Sobre trocentos rascunhos que não viram a luz do dia, camaros amarelos, e ilusão como prova de estar no jogo
Não gosto de espaçar as visitas, mas acontece que minha inspiração anda num limbo desgraçadinho. Não gosto disso, e, olha, não é frequente: eu sempre ando com a cabeça fervendo de indagações prontas para virarem textos. Mas tem vezes em que acontece, néam? No fundinho, mas bem no fundinho, deve ser a tal pressão do final do ano, certo que é. Retrospectivas, planos, contabilizações de acertos e erros - aquela cantilena conhecida que nos persegue, mesmo que não queiramos. Vocês não sabem, mas, geralmente, quando eu sofro de crises que me bloqueiam as palavras e me fazem sumir, é porque eu já estive por aqui e abri uns trocentos rascunhos que não viram a luz do dia. Eu ensaio, busco uma energia figadal - cês sabem, texto bom é aquele feito com as entranhas - mas aí vou me embananando. Em suma: não sai nada, porque eu já me distraí com a brisa, com o meu gato se espreguiçando com as patinhas coreografadas, com a manchete do jornal que, olha, dava uma crônica melhor e... fim. Lá vai o rascunho ser descartado. Pobre rascunho. Foi mal aí, rascunho, não foi a intenção. Eu iludi o rascunho.
Eu iludi vocês quando falei que não apareceria com frequência, em virtude de outros projetos aí - e o fato é que eu apareci mais do que previa e fiquei satisfeita com isso. E vocês ganharam mais postagens. E, se eu falo assim, é porque eu sei que vocês aparecem e leem - nem que seja para rir e se perguntar ''o que que essa mina quer com esse blog, escrevendo abobrinhas?''
Não que eu me dê importância, sabe, longe disso, mas sempre tem um zé para nos ridicularizar, colocar em xeque o que curtimos fazer - ainda que seja anonimamente.

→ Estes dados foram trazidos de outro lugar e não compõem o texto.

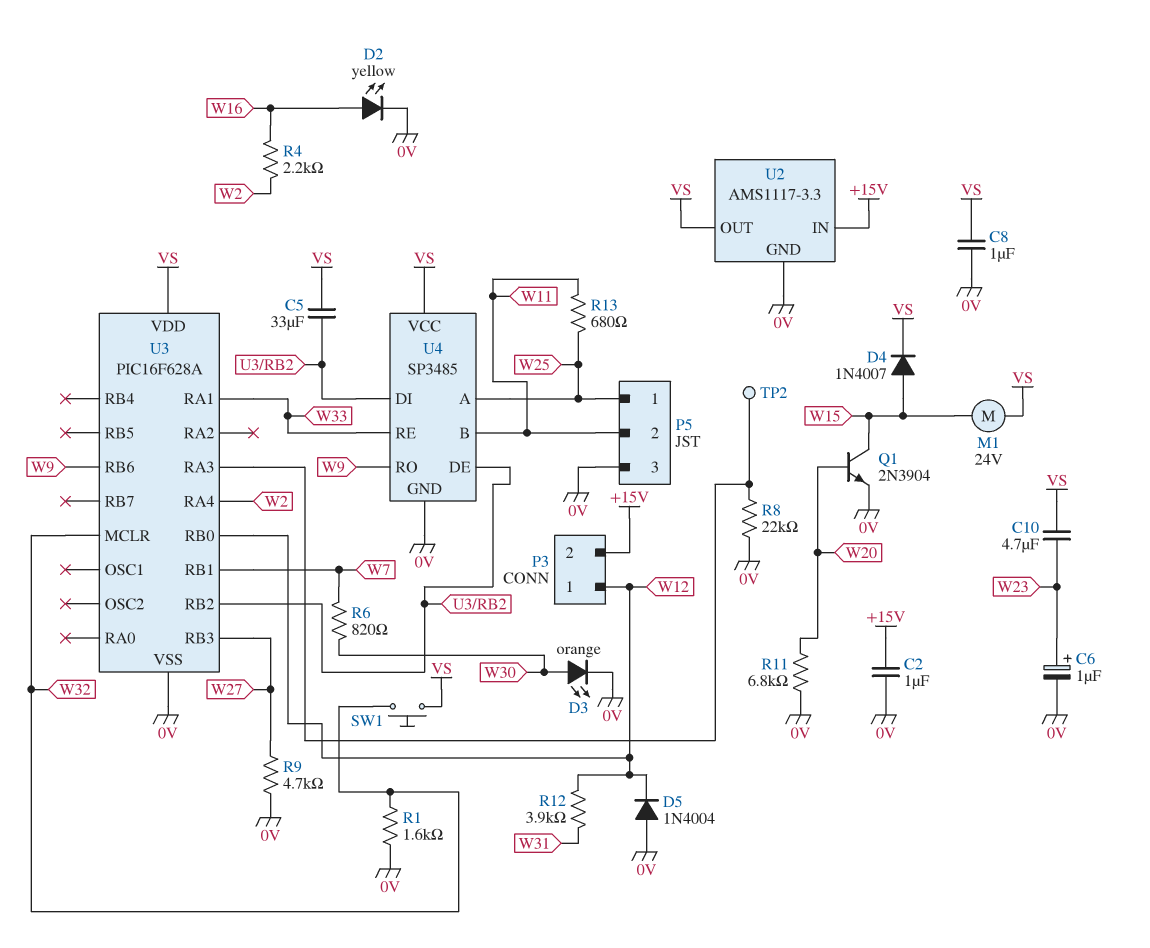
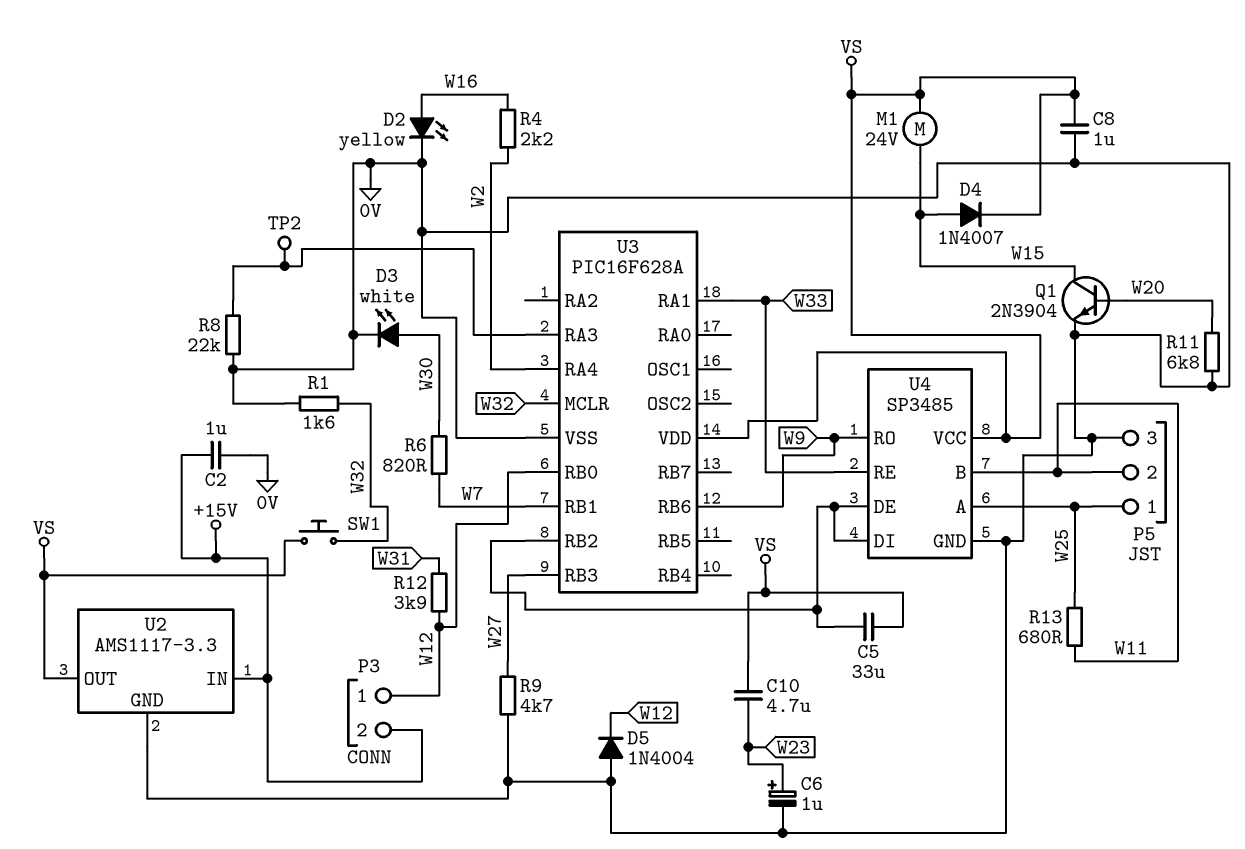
D3: LED orange (A W30, K 0V) -> LED white (A W30, K 0V)

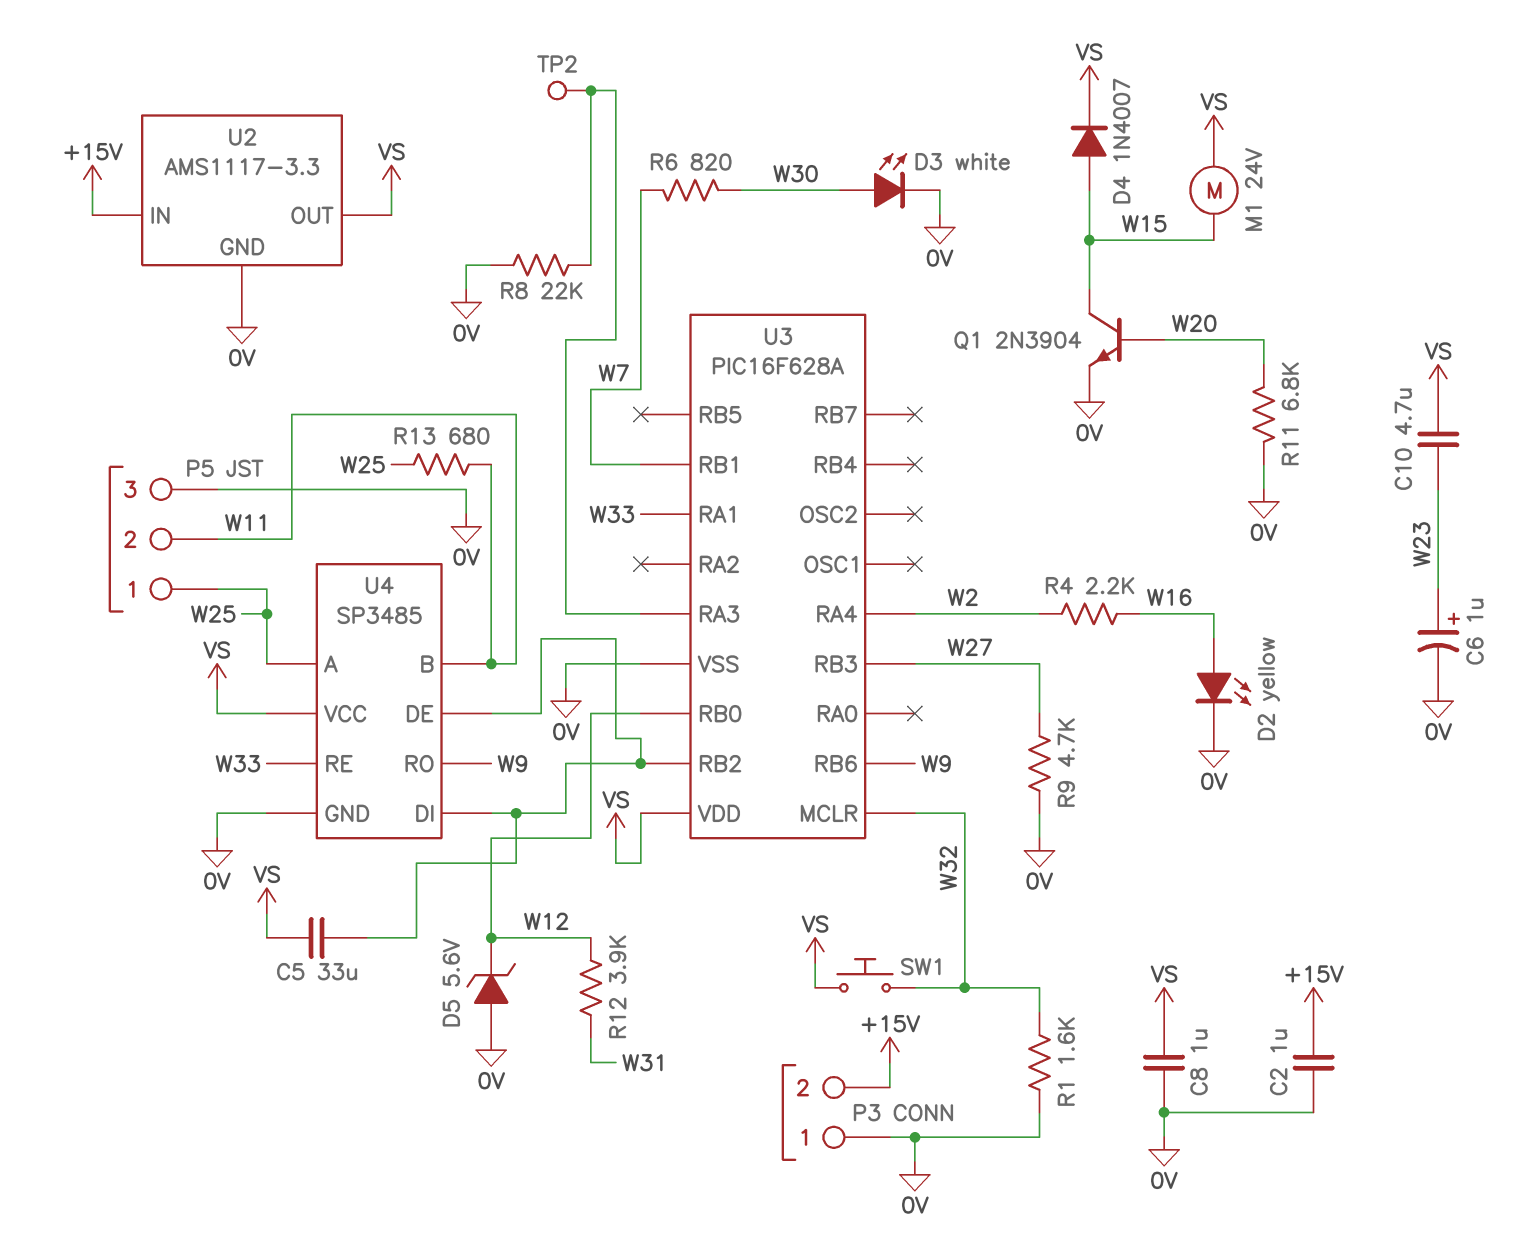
D5: diode 1N4004 (A 0V, K W12) -> zener 5.6V (A 0V, K W12)
P3 pin 1: W12 -> 0V

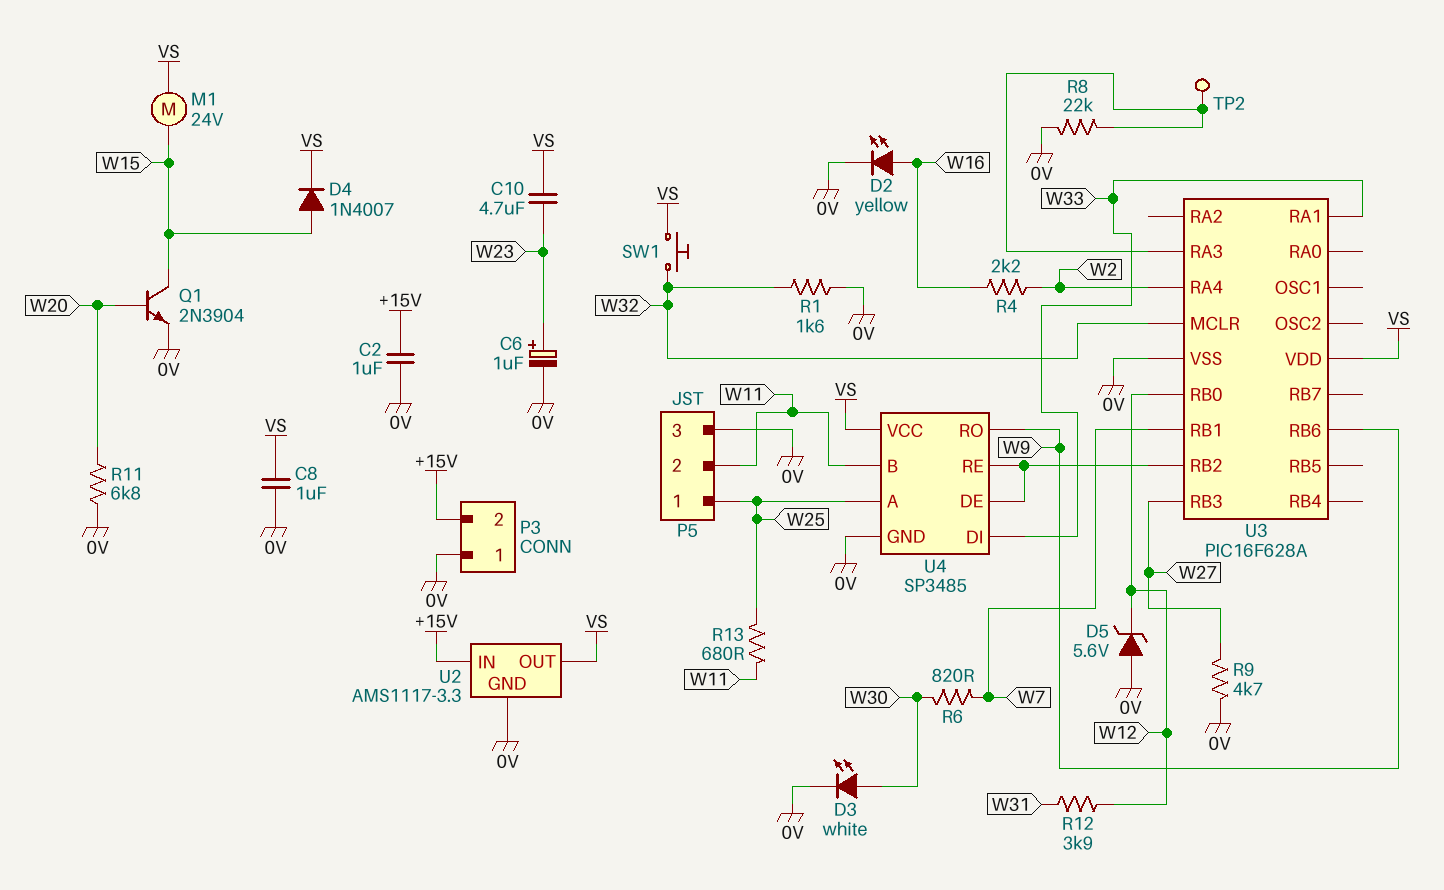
C5: 33uF (U3/RB2, VS) -> none
U4 pin DI: U3/RB2 -> W33
U4 pin RE: W33 -> U3/RB2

Os fazedores sempre serão massacrados por não fazedores e também por fazedores de outras coisas que não blogs, e o mundo gira e estamos conversados e vacinados. Eu acho o sertanejo universitário o nível musical mais degenerescente a que o ser humano pode se prestar, mas né, nem por isso os camaros amarelos deixam de circular, lépidos por aí, cagando para a minha existência. A galera segue arrochando, e eu sigo escrevendo abobrinhas. E é isso aí.
Mas, falando sobre ilusões (só para que este papo tenha alguma finalidade), é sempre uma coisa curiosa, né? Como iludimos, às vezes até sem querer. Talvez do jeito mais trivial possível, tipo, dizendo que ''vamos, sim, naquela festa, fulana'', mas, ainda assim, fazendo uma trapalhada gigante com a expectativa alheia. Como somos, também, iludidos por nada mais que nossos próprios pensamentos e vontade de enxergar o que queremos enxergar. O fato é que somos marionetes a serviço da ilusão, sempre, toda hora. Caminhando na rua, falando no telefone, fazendo planos mentalmente enquanto tomamos banho, cozinhando e esperando que a receita dê certo...
Lógico, existem níveis e níveis de ilusão - tá certo isso? - e ''sofrimentos'' condizentes (porque ilusão só faz sofrer, certo?), todavia não consigo ver só o lado obscuro delas, as ilusões. Às vezes, só quer dizer que a gente tentou. Tentou e não deu certo. Ok, na próxima, dá. A gente se ilude, se recupera, segue vivendo, porque se iludir é estar no jogo, por mais que seja cruel, sacaram? E, no fim, a gente sempre dá a volta por cima, nem venham com papinho derrotista - que o digam meus rascunhos relegados ao ostracismo da lixeira, que, de uma forma ou outra, trataram de existir em outras postagens. Eles estão aqui também.